This blog typically relates to my professional life as a specialist in software testing, so I hope you will indulge me with a much more personal blog post than usual here today.
It’s not exactly a secret that I’m a massive fan of the UK rock band, Status Quo. I’ve been seeing them live for just over thirty years and collecting their records and memorabilia for even longer. The band in its various forms over the years has given me some of the most memorable times of my life and I’ve made the most incredible friendships as a result of following them.
My passion – sometimes referred to as an “obsession” – has brought me great joy, but on Christmas Eve 2016 it has now also brought me great sadness. With incredible timing, just the day after the “Last Night of the Electrics” tour concluded in Liverpool (UK), I received the news that Rick Parfitt had passed away. Being in the UK at the time, it was big news – and quite surreal watching the news stories talking about the rock hero we all thought was indestructible. I was unsure whether to blog immediately to capture my raw emotions but Christmas didn’t feel like the right time. Two weeks after the event, it feels like an appropriate time to take a moment for me to put virtual pen to virtual paper in some kind of tribute to Rick.
I appreciate that many of you reading this may not have heard of Rick, so a few words by way of historical record are in order.
It was a chance meeting at Butlin’s holiday camp in Minehead in 1965 that brought a young Rick Parfitt (then performing in a trio called The Highlights) together with a young Francis Rossi (then performing in a rock combo called The Spectres) with Rick officially joining the band that would become Status Quo in 1967. It was a partnership that lasted almost fifty years, quite incredible. Quo’s longevity is well documented and they remain the band with the most Top 40 hits in the UK (with an untoppable 57).

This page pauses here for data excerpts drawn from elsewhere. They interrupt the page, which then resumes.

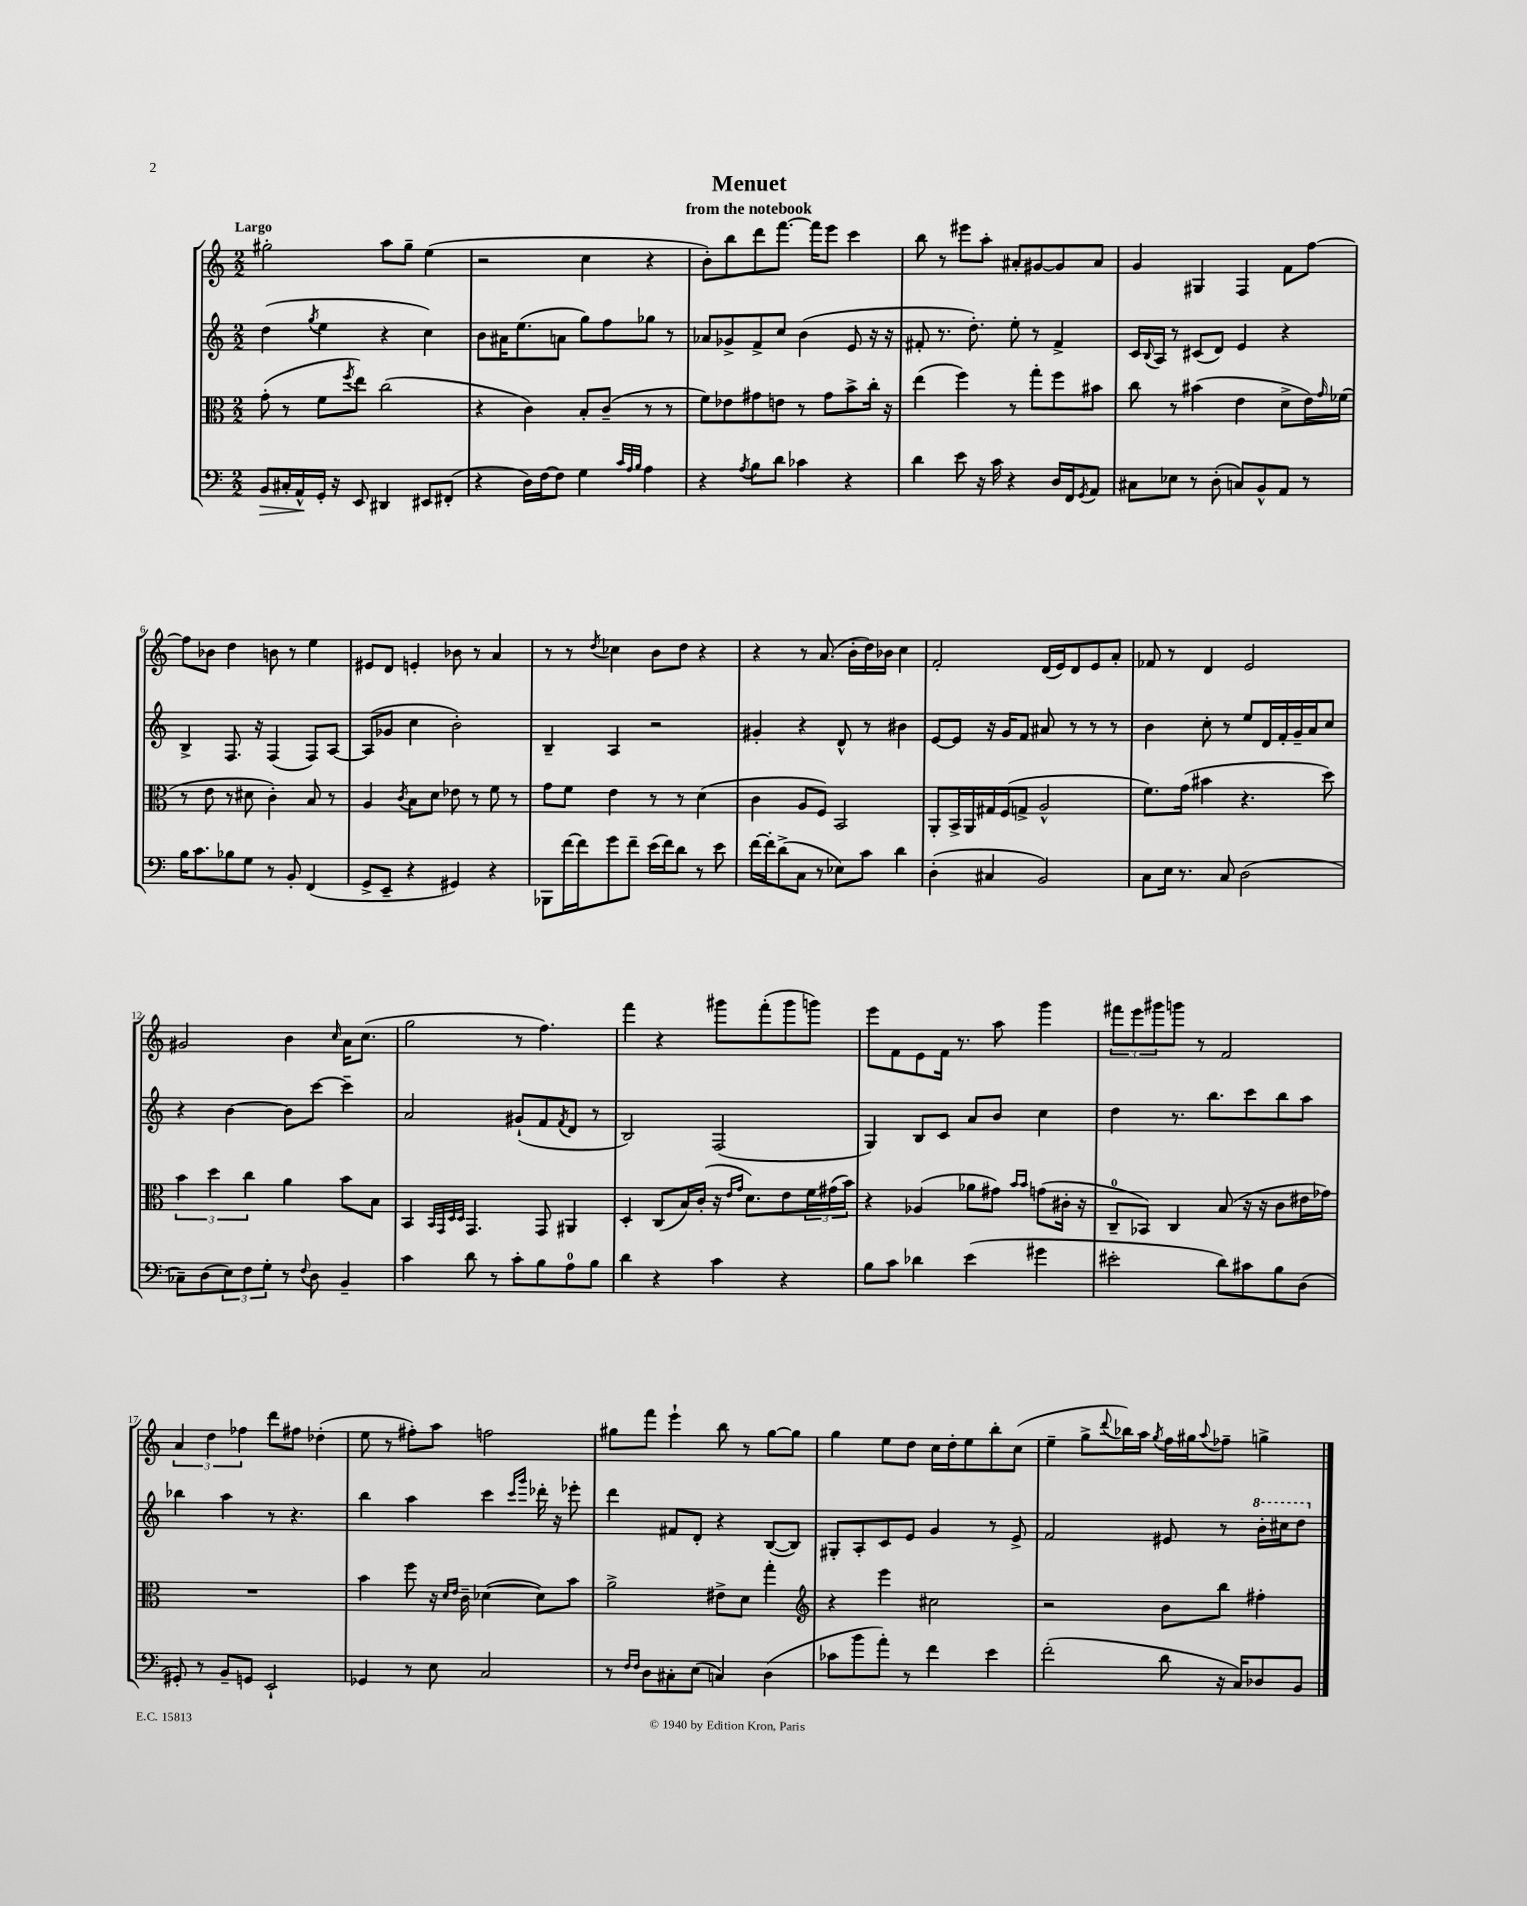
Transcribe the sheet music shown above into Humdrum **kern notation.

**kern	**kern	**kern	**kern
*staff4	*staff3	*staff2	*staff1
*clefF4	*clefC3	*clefG2	*clefG2
*k[]	*k[]	*k[]	*k[]
*M2/2	*M2/2	*M2/2	*M2/2
8BB/L	(8g'\	(4dd\	2gg#'\
16C#'/L	8r	.	.
16AA^^/	.	.	.
.	.	8qgg/	.
16GG'/JJ	8f\L	4ee\	.
16r	.	.	.
.	8qff/	.	.
8EE/	8ee\J)	.	.
4DD#/	(2cc\	4r	8aa\L
.	.	.	8gg#~\J
8EE#/L	.	4cc\)	(4ee\
(8FF#'/J	.	.	.
=	=	=	=
4r	4r	8b\L	2r
.	.	16a#\K	.
.	.	(8.ee\	.
16D\LL)	4c\)	.	.
[16F\J	.	.	.
8F\]J	.	8a\J	.
4G\	8B'/L	8gg\L)	4cc\
.	(8c~/J	8ff\	.
32qqc/LLL	.	.	.
32qqA/	.	.	.
32qqB/JJJ	.	.	.
4A\	8r	8gg-\J	4r
.	8r	8r	.
=	=	=	=
4r	8f\L)	8a-/L	8b'\L)
.	8e-\	8g-^/	8bb\
8qA/	.	.	.
8B\L	8g#\	8f^/	8ddd\
8d\J	8e\J	8cc/J	[8.fff\J
4c-\	8r	(4b\	.
.	.	.	16fff\]LK
.	8g#\L	.	8eee\J
4r	8b^\	8e/	4ccc\
.	16cc'\Jk	16r	.
.	16r	16r	.
=	=	=	=
4d\	(4ee\	8f#'/	8bb\
.	.	8.r	8r
8e\	4ff\)	.	8eee#\L
.	.	8.dd'\)	.
16r	.	.	8aa'\J
16c\	.	.	.
4r	8r	8ee'\	8a#'/L
.	8gg'\L	8r	[8g#/
16D/LL	8ff\	4f#^/	8g#/]
16FF/J	.	.	.
8qGG/	.	.	.
8AA/J	8b#\J	.	8a#/J
=	=	=	=
8C#\L	8cc\	16c/LL	4g/
.	.	8qqB/	.
.	.	16A/JJ	.
8E-\J	8r	8r	.
8r	(4b#\	(8c#/L	4G#/
(8D'\	.	8d/J)	.
8C/L)	4e\	4e/	4F/
8BB^^/	.	.	.
8AA/J	8d^\L	4r	8f\L
8r	16e\L)	.	[8ff\J
.	16qqg/	.	.
.	(16f-\JJ	.	.
=	=	=	=
16B\LK	8r	4B^/	8ff\]L
8.c\	.	.	.
.	8e\	.	8b-\J
8B-\	8r	8.F/	4dd\
8G\J	8d#\	.	.
.	.	16r	.
8r	4c'\)	(4F/	8b\
8BB'/	.	.	8r
(4FF/	8B/	8F/L)	4ee\
.	8r	[8A/J	.
=	=	=	=
8GG^/L	4A/	(8A/]L	8e#/L
8EE~/J	.	8g-/J	8d/J
.	8qc/	.	.
4r	8B\L	4cc\	4e'/
.	8d\J	.	.
4GG#/)	8e-\	2b'\)	8b-\
.	8r	.	8r
4r	8f\	.	4a/
.	8r	.	.
=	=	=	=
8BBB-\L	8g\L	4B~/	8r
[16f\L	8f\J	.	8r
16f\]J	.	.	.
.	.	.	8qdd/
8g\	4e\	4A/	4cc-\
8f~\J	.	.	.
(16e\LL	8r	2r	8b\L
16f\J)	.	.	.
8d\J	8r	.	8dd\J
8r	(4d\	.	4r
8e\	.	.	.
=	=	=	=
[16f\LL	4c\	4g#'/	4r
16f'\]J	.	.	.
(8d^\	.	.	.
8C\J	8A/L	4r	8r
8r	8F/J)	.	(8.a/
8E-\L)	2BB/	8d^^/	.
.	.	.	16b'\LL
8c\J	.	8r	16dd\)
.	.	.	16b-\JJ
4d\	.	4b#\	4cc\
=	=	=	=
(4D'\	8AA'/L	[8e/L	2f'/
.	16BB^/L	8e/]J	.
.	16AA/	.	.
4C#/	16G#/	16r	.
.	(16F/J	16g/LK	.
.	8G^/J	8f/J	.
2BB/)	2A^^/	8a#/	(16d/LL
.	.	.	16e/J)
.	.	8r	8d/
.	.	8r	8e/
.	.	8r	8a'/J
=	=	=	=
8C\L	8.f\L)	4b\	8f-/
16E\Jk	.	.	8r
8.r	(16g\Jk	.	.
.	4b#\	8cc'\	4d/
8C/	.	8r	.
(2D\	4.r	8ee/L	2e/
.	.	16d/L	.
.	.	16f'/	.
.	.	16g~/	.
.	.	16a/J	.
.	8dd\)	8cc/J	.
=	=	=	=
8C-~\L)	6b\	4r	2g#/
(8D\	.	.	.
.	6dd\	.	.
12E\)	.	[4b\	.
12F\	6cc\	.	.
12G'\J	.	.	.
8r	4a\	8b\]L	4b\
8qqF/	.	.	.
8D\	.	[8ccc\J	.
.	.	.	16qqcc/
4BB~/	8b\L	4ccc~\]	16a\LK
.	.	.	(8.cc\J
.	8B\J	.	.
=	=	=	=
4c\	4BB/	2a/	2gg\
.	32qqBB/LLL	.	.
.	32qqGG/	.	.
.	32qqD/	.	.
.	32qqD/JJJ	.	.
8d\	4.GG/	.	.
8r	.	.	.
8c'\L	.	(8g#`/L	8r
8B\	8GG/	8f/	4.ff\)
.	.	8qf/	.
8A\	4AA#/	8d/J	.
8B\J	.	8r	.
=	=	=	=
4d\	4D'/	2B/)	4fff\
4r	(8C/L	.	4r
.	16B/L)	.	.
.	(16c'/JJ	.	.
4c\	16r	(2F/	8ggg#\L
.	16qqe/LL	.	.
.	16qqg/JJ	.	.
.	8.d\L)	.	.
.	.	.	(8fff'\
4r	8e\	.	8ggg#\
.	24f\L	.	8ggg\J)
.	(24g#\	.	.
.	24b\JJ)	.	.
=	=	=	=
8B\L	4r	4G/)	8eee\L
8c\J	.	.	8f\
4d-\	(4A-/	8B/L	8e\
.	.	8c/J	16f\Jk
.	.	.	8.r
(4e\	8a-\L	8a/L	.
.	8g#\J)	8b/J	8aa\
.	16qqb/LL	.	.
.	16qqb/JJ	.	.
4g#\	(8g\L	4cc\	4ggg\
.	16c#'\Jk	.	.
.	16r	.	.
=	=	=	=
2e#'\	8C~/L	4dd\	12fff#\L
.	.	.	12eee\
.	8BB-/J)	.	.
.	.	.	12ggg#\
.	4C/	8.r	8ggg\J
.	.	.	8r
.	.	8.bb\L	.
8d\L)	(8B/	.	2f/
8c#\	16r	8ccc\	.
.	16r	.	.
8B\	8c\L	8bb\	.
(8D\J	16e#\L	8aa\J	.
.	16g-\JJ)	.	.
=	=	=	=
8GG#'/)	1r	4bb-\	6a/
8r	.	.	.
.	.	.	6dd\
8BB~/L	.	4aa\	.
.	.	.	6ff-\
8GG/J	.	.	.
2EE`/	.	8r	8ddd\L
.	.	4.r	8ff#\J
.	.	.	(4dd-'\
=	=	=	=
4GG-/	4b\	4bb\	8ee\
.	.	.	8r
8r	8ff\	4aa\	8ff#'\L)
8E\	16r	.	8aa\J
.	16qqd/LL	.	.
.	16qqe/JJ	.	.
.	16c~\	.	.
2C/	([4d-\	4ccc\	2ff\
.	.	16qqccc/LL	.
.	.	16qqggg/JJ	.
.	8d-\]L)	16ddd-'\	.
.	.	16r	.
.	8b\J	8eee-'\	.
=	=	=	=
8r	2a^\	4ddd\	8gg#\L
16qqF/LL	.	.	.
16qqF/JJ	.	.	.
8D\L	.	.	8fff\J
8C#'\	.	8f#/L	4eee`\
(8E\J	.	8d'/J	.
4C/)	8e#^\L	4r	8bb\
.	8d\J	.	8r
(4D\	4gg'\	([8B/L	[8gg#\L
.	.	8B/]J)	8gg#\]J
=	=	=	=
*	*clefG2	*	*
8c-\L	4r	8G#'/L	4gg\
8b\	.	8A'/	.
8a'\J)	4eee\	8c/	8ee\L
8r	.	8e/J	8dd\J
4f\	2cc#\	4g/	16cc\LL
.	.	.	16dd'\J
.	.	.	8ee\
4e\	.	8r	8bb'\
.	.	8e^/	(8cc\J
=	=	=	=
(2f'\	2r	2f/	4ee~\
.	.	.	8gg^\L
.	.	.	8qqddd/
.	.	.	16bb-\L)
.	.	.	16aa\JJ
.	.	.	8qgg/
8d\	8b\L	8e#/	16ff\LL
.	.	.	16gg#\J
.	.	.	8qqaa/
16r	8bb\J	8r	8ff-~\J
16C/LK)	.	.	.
8D-/	4ff#'\	16bb'\LL	4gg^\
.	.	16ccc#\J	.
8BB/J	.	8ddd\J	.
==	==	==	==
*-	*-	*-	*-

This early colour TV appearance shows a very young Rick in full flow, his face barely visible thanks to the long blonde hair:
The rock and roll excesses of the 70s and 80s certainly didn’t pass Rick by and Quo’s conformance to the sex, drugs and rock & roll mantra is also well documented.
Rick played hard on stage and lived life to the full off it. After decades of mistreatment, his body showed the first signs of cracking, with his first major health scare coming in 1997 when he underwent a quadruple heart bypass – but he was still back on stage a few weeks later. In 2005, he had a throat cancer scare and then it was more heart trouble in 2011 with surgery required after another heart attack and then another heart attack in 2014. His most recent heart attack came shortly after a very hot gig in Turkey in June 2016 and this ultimately led to him retiring from touring duties with the band.
He will perhaps be best remembered for his legendary rock star blonde locks (which stayed with him even in his sixties) and his incessant rhythm guitar skills on his faithful white Fender Telecaster. There are few rock rhythm players around who could go head to head with Rick and the following relatively recent clip (well, in Quo terms anyway, it’s from the 2009 Glastonbury festival) shows his power, opening just one of many thousands of Quo gigs with the iconic “Caroline”. Rick with his back to the “wall of death” of amps thrashing out the opening chords of this song is surely one of rock’s most recognizable images.
Rick was also a significant part of the songwriting ammunition for Quo, penning (and co-writing) a number of their best known songs, including “Whatever You Want”, “Rain”, “Again and Again”, “4500 Times”, “Backwater”, “Little Lady” and “Mystery Song”.
I’ve been lucky enough to see Quo live over 250 times and also very fortunate to have met the band, including Rick, on many occasions. He was always friendly and ready to crack a joke, always the rock star but also always just one of the lads.
Some of my most memorable meetings with Rick occurred on Australian shores over the last 20 years or so, where it’s easier for the band to mingle with the public than in Europe where they are much better known. Rick once said that his favourite place on Earth was in Australia – a place called Magnetic Island off the coast of Queensland – and he always seemed relaxed and happy being downunder. It is such a shame we will not get to welcome him to our shores again. The following photo comes from a meet & greet at the gig in Wollongong in 2006, happy memories indeed. I will miss seeing him up their doing what he did best – but the vast recorded legacy will always mean he is but a CD spin away.
Before leaving the UK to head back to Australia, I visited the tribute to Rick outside the Hammersmith Apollo (formerly Odeon). Each day I visited, more flowers and trinkets had been added to the tribute and different fans were there to pay their respects. Some took the chance to embrace fellow fans and let their emotions out, while others chose more solitary personal reflection at the site. This was an important thing for many of us, just somewhere to go to share our sadness with others who “get it”.
RIP Rick, keep on rocking, you will never be forgotten.
“Playing loud, playing clear
The song will never change
The memory will always be so near” (A Year, 1972)
(For an excellent collection of tributes to Rick, see the brilliant www.rickparfitt.de site.)